A view of the sunrise from the Upper Top Sail, overlooking a slab of an island just off of Samana. It has been claimed by an adults-only resort, though few guests have been spotted frolicking on the turquoise shore.
No, it was not that at all. I was terrified at the start. I was a climber in a previous life, one that existed before the ship. I enjoy a heart-fluttering height as much as the next fellow, so long as security is ensured.
That whole “peace” thing really comes out up there. When you settle from a shaky ascent into a carved-out nook on the spreaders. The sails flap at your front, stretching down, far down, and touching a terrestrial world much too distant for your concern.
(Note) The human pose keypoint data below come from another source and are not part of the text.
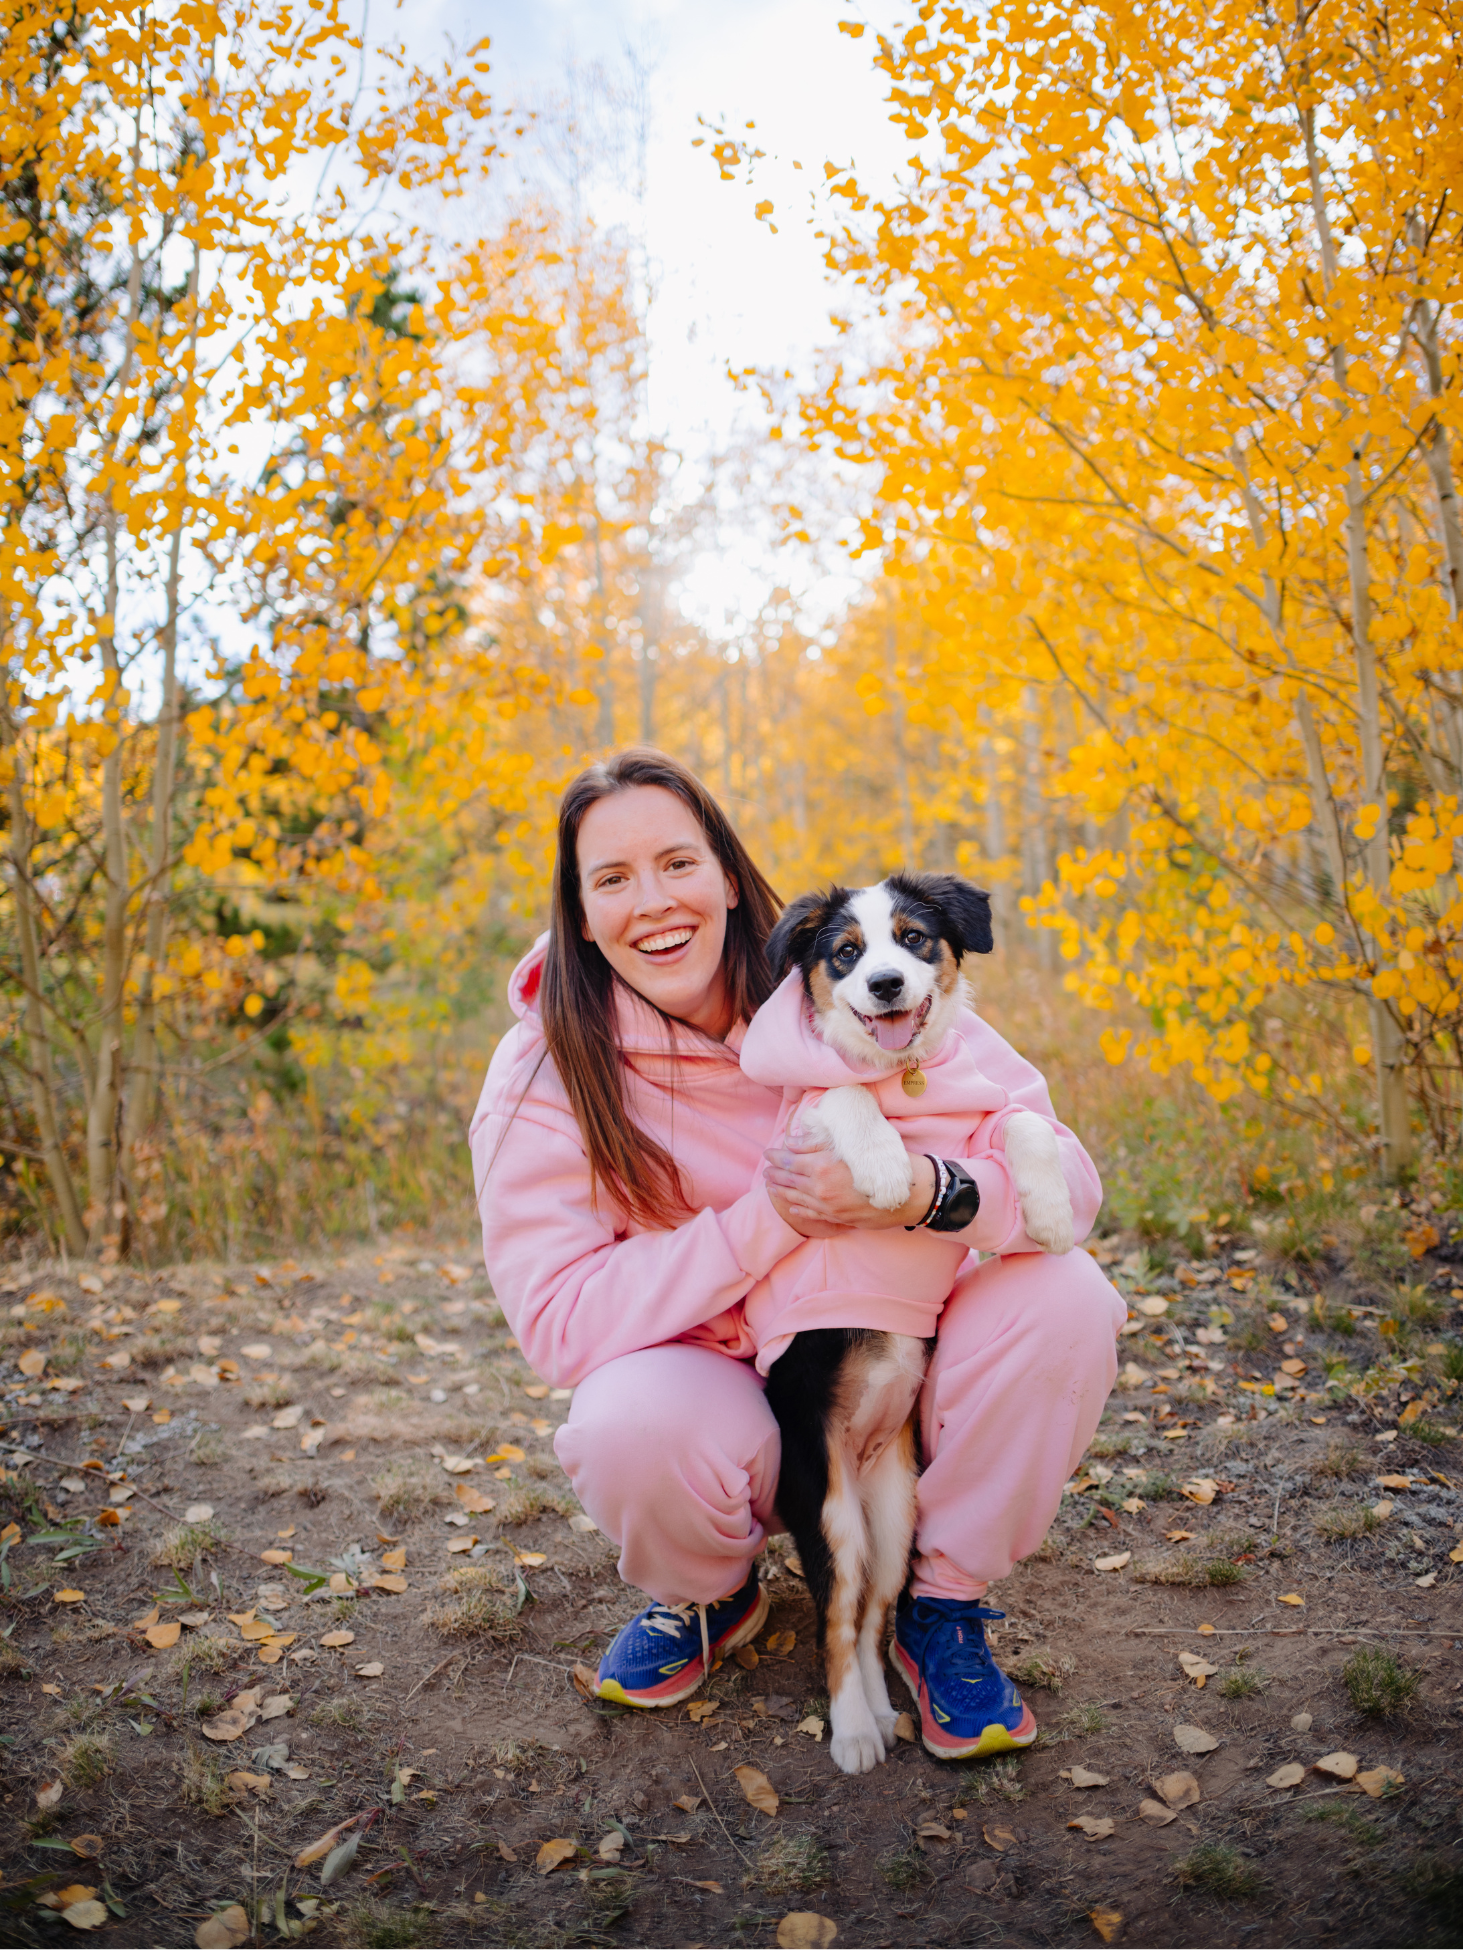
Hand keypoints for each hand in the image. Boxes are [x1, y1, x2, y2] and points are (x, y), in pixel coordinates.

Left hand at [764, 1131, 937, 1236]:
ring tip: (771, 1185)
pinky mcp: (838, 1218)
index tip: (769, 1151)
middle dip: (775, 1174)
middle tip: (765, 1169)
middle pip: (790, 1180)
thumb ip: (821, 1144)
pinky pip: (812, 1214)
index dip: (777, 1156)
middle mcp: (821, 1189)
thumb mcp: (851, 1146)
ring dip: (782, 1191)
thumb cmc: (883, 1163)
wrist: (909, 1194)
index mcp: (823, 1167)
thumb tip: (794, 1142)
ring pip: (797, 1198)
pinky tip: (791, 1206)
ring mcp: (829, 1207)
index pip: (790, 1161)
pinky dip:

Your mind is not there, nor here. It is gone. It has skipped away in the wind like that bird that was just resting on the stay.
I watched a sunset just the other day. It’s different up there, especially since I am often swept away in that inevitable current, diving into my own hustle-and-bustle, filling time with things but not so much with thought. I do not watch sunsets on deck, but I think like the vitamins slurped and squeezed from meals, a recommended value ought to exist. Not every day. Sometimes it’s alright to get lost in this chaos. Converse with the giants and consider their valiant opinions. Let yourself go limp and let routine sweep you up, removing thought from action.
The view from above.
But not always, and that’s when I put rubber sole to ladder.